No, not sure who they are.


----------



## vlcnmstr (Jan 5, 2007)

depending on the size if you're looking for the metal parts (and the setter) the local sewing stores (i.e. Joann's or such) should have them. just look in the notions department. print out your picture and take it with you to show the clerk if they don't know what you're saying first.
djl


----------



## vlcnmstr (Jan 5, 2007)

here's a link

covered button*: Shop | Joann.com


----------



## LUV DEM TIGERS (Jul 25, 2008)

Yes you can do it without the machine. My wife does it all the time. You cover the outer button and then just push the shell inside the back with your fingers.

The secret is to decide the size circle of fabric you need. Stitch a circle about 1/8" larger with a running stitch than The size circle you need to cut with the initial in the middle. Then cut your fabric just inside your outer circle. I also draw a circle with "no stitches" inside my outer circle that gives me the max size the letter or initials can be.


----------



## Louie2010 (Feb 26, 2010)

vlcnmstr said:


> here's a link
> 
> covered button*: Shop | Joann.com


 
Thanks for the reply. I still have a question, which of those are the type that pins instead of the sew on buttons. I must be missing something.


----------



## Louie2010 (Feb 26, 2010)

LUV DEM TIGERS said:


> Yes you can do it without the machine. My wife does it all the time. You cover the outer button and then just push the shell inside the back with your fingers.
> 
> The secret is to decide the size circle of fabric you need. Stitch a circle about 1/8" larger with a running stitch than The size circle you need to cut with the initial in the middle. Then cut your fabric just inside your outer circle. I also draw a circle with "no stitches" inside my outer circle that gives me the max size the letter or initials can be.


 
Thanks, where does your wife buy hers? I only need about nine or ten of them anything near 2" in diameter.


----------



## LUV DEM TIGERS (Jul 25, 2008)

Louie2010 said:


> Thanks, where does your wife buy hers? I only need about nine or ten of them anything near 2" in diameter.

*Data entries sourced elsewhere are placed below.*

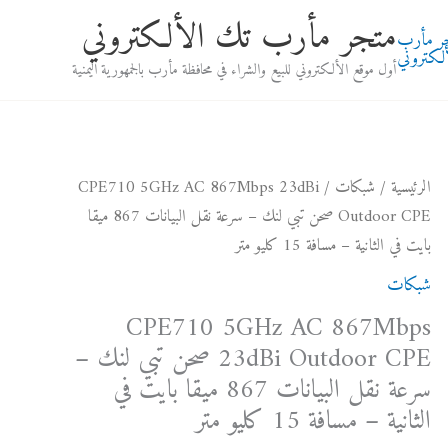
متجر مأرب تك الألكتروني
أول موقع الألكتروني للبيع والشراء في محافظة مأرب بالجمهورية اليمنية
كمية
الرئيسية
/
شبكات
/ CPE710 5GHz AC 867Mbps 23dBi
CPE710
Outdoor CPE صحن تبي لنك – سرعة نقل البيانات 867 ميقا
5GHz
بايت في الثانية – مسافة 15 كليو متر
AC
شبكات
867Mbps
CPE710 5GHz AC 867Mbps
23dBi
23dBi Outdoor CPE صحن تبي لنك –
Outdoor
سرعة نقل البيانات 867 ميقا بايت في
CPE
الثانية – مسافة 15 كليو متر
صحن
تبي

Your local sewing notions place has them. Like Hancocks Fabrics or places like that.


----------



## vlcnmstr (Jan 5, 2007)

oops, my bad.. saw your picture and thought before reading "pin". you could still buy the pin parts from the "pin machine" folks and then just do them by hand with the button forms. As long as the measurements were the same, the same forms could do pins or buttons.
djl


----------